- _WRITTEN TASKS_
1. Please set down, word for word, the stretch of the review below from "Debates within and" through "and the present.".
2. In the review that follows, what term did Peter Stearns and Carol Stearns coin?

━━━ SOURCE DOCUMENT

Debates within and across all academic disciplines have shown that there is not even the slightest agreement on what an emotion even might be; the only thing safe to say is that emotions have been a hot topic not only for the last decades but for over two thousand years in scientific research as well as in everyday life. The volume “Emotions in American History – An International Assessment,” edited by Jessica C.E Gienow-Hecht, aims to provide a transatlantic look, that is European scholars’ views on the roles emotions played in American history between the eighteenth century and the present.
Peter Stearns together with Carol Stearns coined the term Emotionology, referring to the attitudes and standards of a society acquired by looking at the textualisation of emotions. In this vein an understanding of emotional standards of a society can be achieved by looking at popular advice manuals to find out for example how crying in public was perceived or how anger was dealt with in marital disagreements. The Stearnsian concept of Emotionology has established a clear definition of how to approach attitudes and standards of a society towards basic emotions. In chapter one Peter Stearns argues that emotions history has to work with other disciplines and that it has to surpass the realm of a work that has focused “mainly on white, Protestant, middle-class formulations” (p. 19). Emotions history, Stearns concedes, has expanded “into looking at performative as well as normative features” (p. 21). The strife to “keep historical work on emotions honest, by avoiding unduly vague or loose references to what emotions are” (p. 18), reflects (as well as referring to basic emotions) that emotions are still perceived as having an universalistic substratum.

━━━━━━
━━━ GIVEN MATERIAL

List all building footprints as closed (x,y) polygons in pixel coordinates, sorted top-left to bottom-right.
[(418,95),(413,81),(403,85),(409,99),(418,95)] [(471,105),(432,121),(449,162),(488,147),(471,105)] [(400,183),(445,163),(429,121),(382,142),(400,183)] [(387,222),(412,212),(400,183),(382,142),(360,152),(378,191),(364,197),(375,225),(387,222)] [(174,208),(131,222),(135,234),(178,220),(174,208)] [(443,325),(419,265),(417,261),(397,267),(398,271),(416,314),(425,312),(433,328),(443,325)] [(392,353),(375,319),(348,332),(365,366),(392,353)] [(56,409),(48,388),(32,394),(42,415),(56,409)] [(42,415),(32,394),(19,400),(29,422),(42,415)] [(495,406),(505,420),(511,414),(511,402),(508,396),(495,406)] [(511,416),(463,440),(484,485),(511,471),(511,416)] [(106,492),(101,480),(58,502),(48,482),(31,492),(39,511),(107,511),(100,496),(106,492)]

━━━━━━

- _FULL ANSWERS_
1.
Debates within and across all academic disciplines have shown that there is not even the slightest agreement on what an emotion even might be; the only thing safe to say is that emotions have been a hot topic not only for the last decades but for over two thousand years in scientific research as well as in everyday life. The volume “Emotions in American History – An International Assessment,” edited by Jessica C.E Gienow-Hecht, aims to provide a transatlantic look, that is European scholars’ views on the roles emotions played in American history between the eighteenth century and the present.

2. Emotionology